All the solutions I’m seeing are some third party service where I would have to upload my videos to them to get them transcribed.
Here’s one I’ve been playing with github.com/jhj0517/Whisper-WebUI
The small model of fast Whisper has been amazing for the 3 options it gives (files, YT, or recording), tho I have in mind the limitations and I’ve only used it with somewhat clear audio.
Research8165@kbin.social 1 year ago
Maybe Whishper would be suitable?
princessnorah@lemmy.blahaj.zone 1 year ago
Okay yeah, I spun up a docker instance and this is cool as fuck. It seems to be exactly what OP is looking for. This is cool enough to be a post on its own tbh. It would be perfect in a ytdl workflow, as you can do the transcription by linking a video.
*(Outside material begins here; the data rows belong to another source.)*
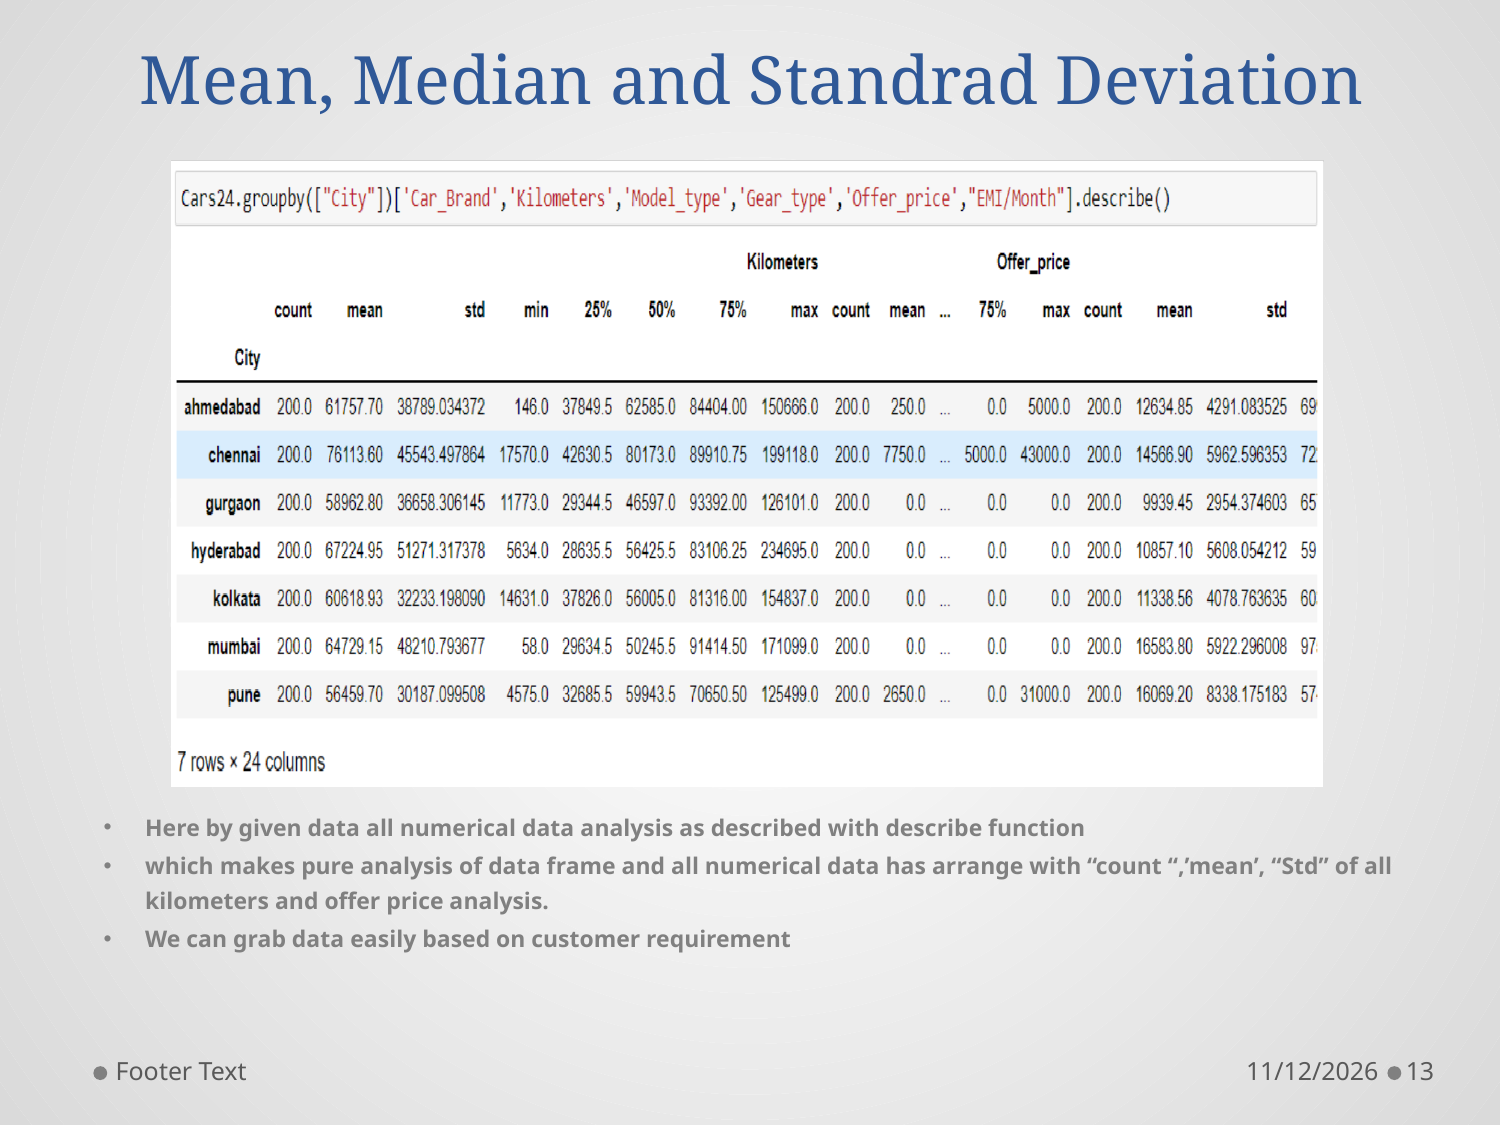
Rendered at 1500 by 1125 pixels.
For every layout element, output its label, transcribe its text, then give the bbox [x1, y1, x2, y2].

title Mean, Median and Standrad Deviation [41, 30, 1463, 126]
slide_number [1043, 1042, 1386, 1103]
slide_number 13 [1401, 1042, 1494, 1103]
list Here by given data all numerical data analysis as described with describe function which makes pure analysis of data frame and all numerical data has arrange with “count “,’mean’, “Std” of all kilometers and offer price analysis. We can grab data easily based on customer requirement [88, 798, 1436, 965]
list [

I’ve been holding off on adding youtube to my Jellyfin setup for just this sort of tool. I hope the add the GPU accelerated faster-whisper models soon.
Research8165@kbin.social 1 year ago
Luckily I still had the project in my history! Glad it was useful.
nieceandtows@programming.dev 1 year ago
That looks perfect! Thank you!
princessnorah@lemmy.blahaj.zone 1 year ago
Oh that looks really cool, thank you for the link.